After Matt left, I sat on the front porch for a few minutes, thinking over everything that had happened in the past two weeks. It had been one hell of a roller coaster ride, with the night at the fair, what happened with Beau in town, my freak out after making love to Matt, and now actually daring to hope we might have some small chance to make our relationship work. A whirlwind of emotions, indeed. I headed inside, I needed to talk to my best friend and see what she thought.

Jen wasn’t downstairs reading or in the kitchen, so I trudged up the stairs and knocked once on her bedroom door before barging in. She was sitting on the edge of her bed with a piece of paper in her hand crying. When she saw me come in she wiped at her face and quickly stuffed the paper in her night stand drawer.

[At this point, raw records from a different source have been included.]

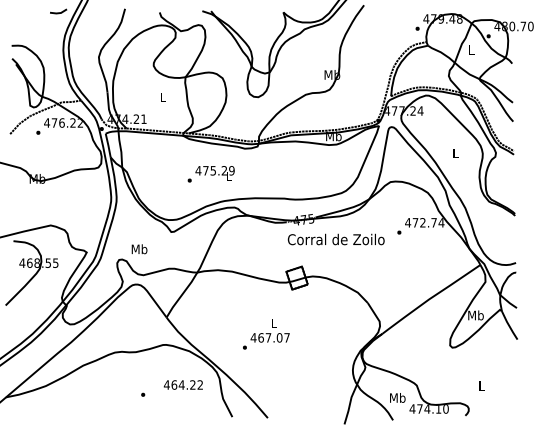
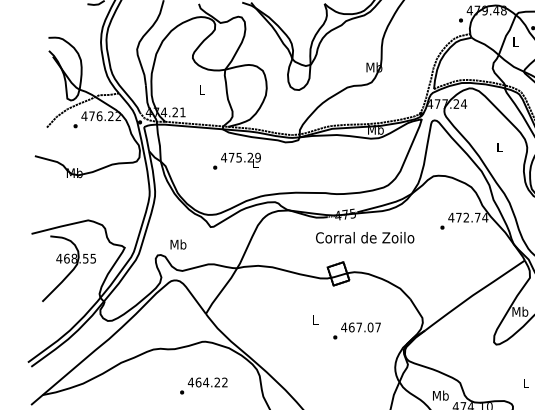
text: (210, 174) -> (236, 161), moved
text: (335, 239) -> (364, 237), moved
text: (266, 341) -> (357, 331), moved
text: (182, 384) -> (206, 381), moved

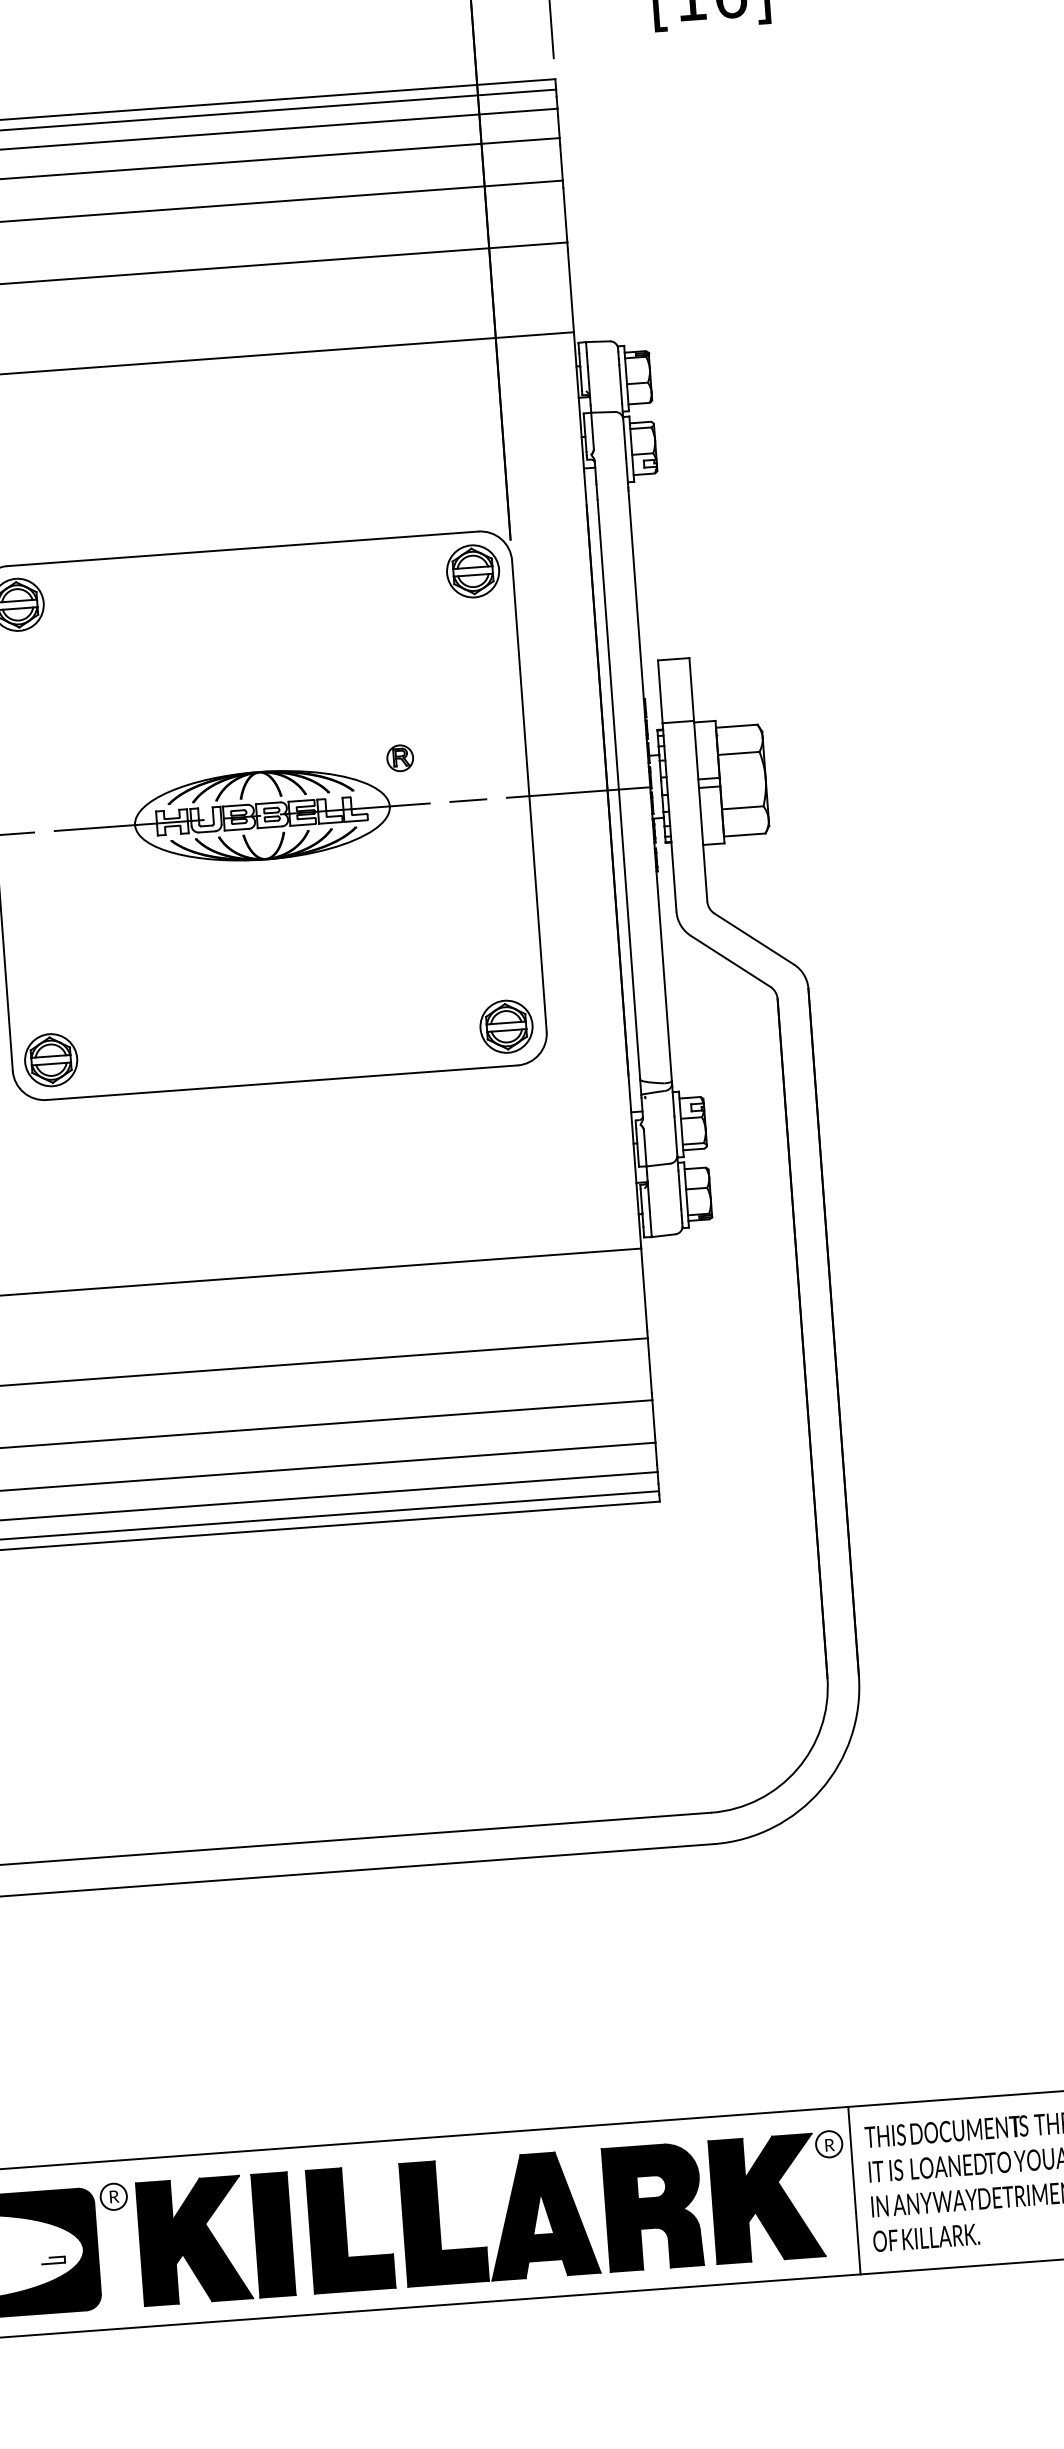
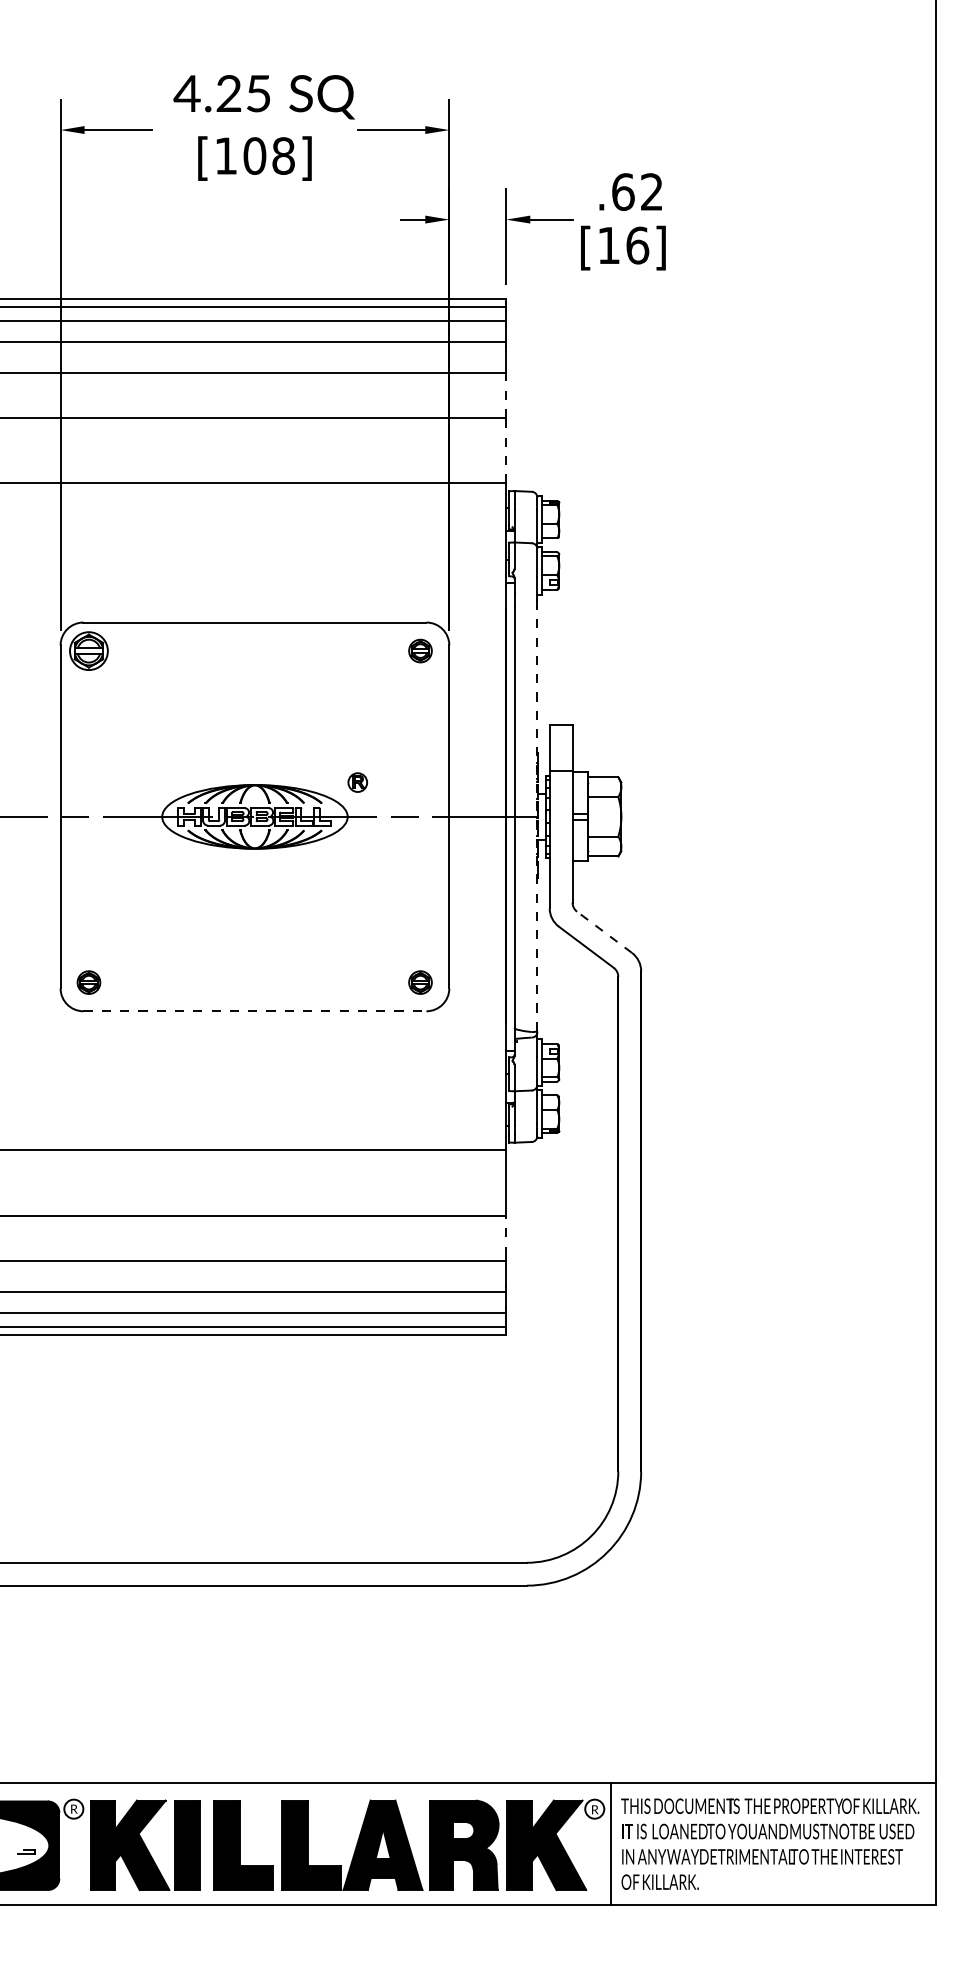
line: (565, 215) -> (506, 398), solid -> dashed
line: (571, 289) -> (506, 452), solid -> dashed
part: (473, 570) -> (420, 650), size x0.6
line: (650, 789) -> (537, 818), solid -> dashed
line: (754, 939) -> (604, 932), solid -> dashed
part: (506, 1026) -> (420, 982), size x0.6
part: (50, 1059) -> (88, 982), size x0.6
line: (282, 1082) -> (255, 1011), solid -> dashed
line: (650, 1365) -> (506, 1235), solid -> dashed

“Oh no, Jen. Are you okay?” I came over to her and sat down to take her hand in mine.

“I’m fine. Really. Just being silly.” I pulled her into a hug. Here I was all wrapped up in my own drama and it had only been a little more than three weeks since Mrs. Collin’s funeral. I was such a crappy friend. She sniffled and pulled back with a small smile on her face.

“So, how was your date?” she asked as she waggled her brows.

“It was interesting … but, we don’t need to talk about that right now. It isn’t important.”

“This is exactly what I need right now,” Jen complained. She closed her eyes and took a deep breath. “I need to talk about normal things, best friend things. It will help me keep my mind of everything.” She smiled sadly and my heart broke just a little bit more for her.

“Well, if that’s the case, then go get the wine coolers and ho-hos, I’ll get the Buffy DVDs, this is going to be a long night.” Jen squealed and bounced off the bed to grab the goodies. I learned a lot that night—like how incredibly mind blowing ho-hos and wine coolers were together, how that you could discover the answers to life’s most difficult questions by watching Buffy, but most of all, that no matter what was going on in life—a best friend could make it all seem bearable.

hen I drug my sorry behind out of bed the next morning, still wearing my cookie monster pajama bottoms and tank top, Jen was already up with a cup of coffee in hand. She stood at the sink staring out the window into the backyard with a faraway look on her face. She didn’t even notice when I came in the kitchen.

“Is there some of that for me?” I yawned. Jen jumped at the sound of my voice and then smiled over at me.

“Sure is. Help yourself.” She nodded to the coffee pot. I poured myself a cup and took a sip, grateful for the rush of delicious caffeine into my system. Jen looked as put together as usual, though there seemed to be more bags under her eyes than I’d noticed before. I frowned and wondered how she was
really
. Maybe it was time for us to have a serious heart to heart. I opened my mouth to tell her that, when she turned quickly and began rinsing her cup out.